# What to work on
• 1. According to the Duderstadt article, on a scale of 1 to 10, how much does Duderstadt guess America's research universities will change during the next decade?
• 2. Reproduce the part of the Duderstadt article that opens with the words containing "Duderstadt details three" and closes with "predicts. How much?".
• 3. Write the next part of the Duderstadt article, picking up after its final sentence.

━━━━━ Document text

Duderstadt details three sets of goals for U-M of future

By Mary Jo Frank

America’s research universities will change dramatically during the next decade, President James J. Duderstadt predicts. How much?

On a scale of 1 to 10, Duderstadt is guessing 20.

Speaking to Senate Assembly Nov. 15, Duderstadt said the mission of the University as we know it today—teaching, research and service—was shaped by the needs of an America of the past. Since the nation and the world are changing at an accelerating pace, he said, it is appropriate to suggest that the present idea of a research university must also evolve rapidly to serve the highly pluralistic, knowledge-intensive world nation that will be America of the 21st century.

Duderstadt ticked off major changes that have occurred since he became president in 1988, including:

  • End of the Cold War

  • Reunification of Germany following the crumbling of the Berlin Wall

  • Collapse of the Soviet Union

  • Emergence of Asia as a world economic power

  • Manipulation of the human gene to cure disease

  • Increase in computing power speed and memory by a factor of 100

    Higher education also has changed dramatically.

━━━━━━━━━━
━━━━━ Entries provided

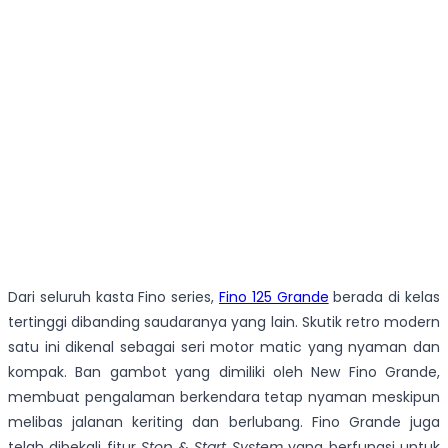
Dari seluruh kasta Fino series,
Fino 125 Grande
berada di kelas
tertinggi dibanding saudaranya yang lain. Skutik retro modern
satu ini dikenal sebagai seri motor matic yang nyaman dan
kompak. Ban gambot yang dimiliki oleh New Fino Grande,
membuat pengalaman berkendara tetap nyaman meskipun
melibas jalanan keriting dan berlubang. Fino Grande juga
telah dibekali fitur
Stop & Start System
yang berfungsi untuk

━━━━━━━━━━

# Exercise responses
• 1. 20

• 2.
Duderstadt details three sets of goals for U-M of future

By Mary Jo Frank

America’s research universities will change dramatically during the next decade, President James J. Duderstadt predicts. How much?

• 3.
    To many, Duderstadt said, the American research university is seen as being big, self-centered and greedy; having spoiled, badly behaved students and faculty; being plagued by the “isms” of racism, sexism, elitism and extremism; suffering the deterioration of intellectual values; and gouging parents with high tuition and the government with inappropriate charges for research.

    “Note, this is not just a laundry list dredged up by a few malcontents—the revenge of the C-student or tenure casualties. These reflect not only genuine concerns of the American public about higher education, but also a serious mismatch between what the public wants and what we are providing them,” the president said.

    The great American experiment of quality public higher education appears to be coming to an end, Duderstadt said. During the past several years, 42 states have had to cut appropriations for higher education. The U-M has seen its state support drop to less than 12 percent of its operating budget, with little hope that it will stop plummeting in the years ahead.

    What form will the U-M take on its 200th anniversary—only 23 years away?

    Outlining the strategic planning process the University is using to guide it into the next century, Duderstadt noted that in a rapidly changing environment, it is important to use a planning process that is not only capable of adapting to changing conditions but also, to some degree, capable of modifying the environment.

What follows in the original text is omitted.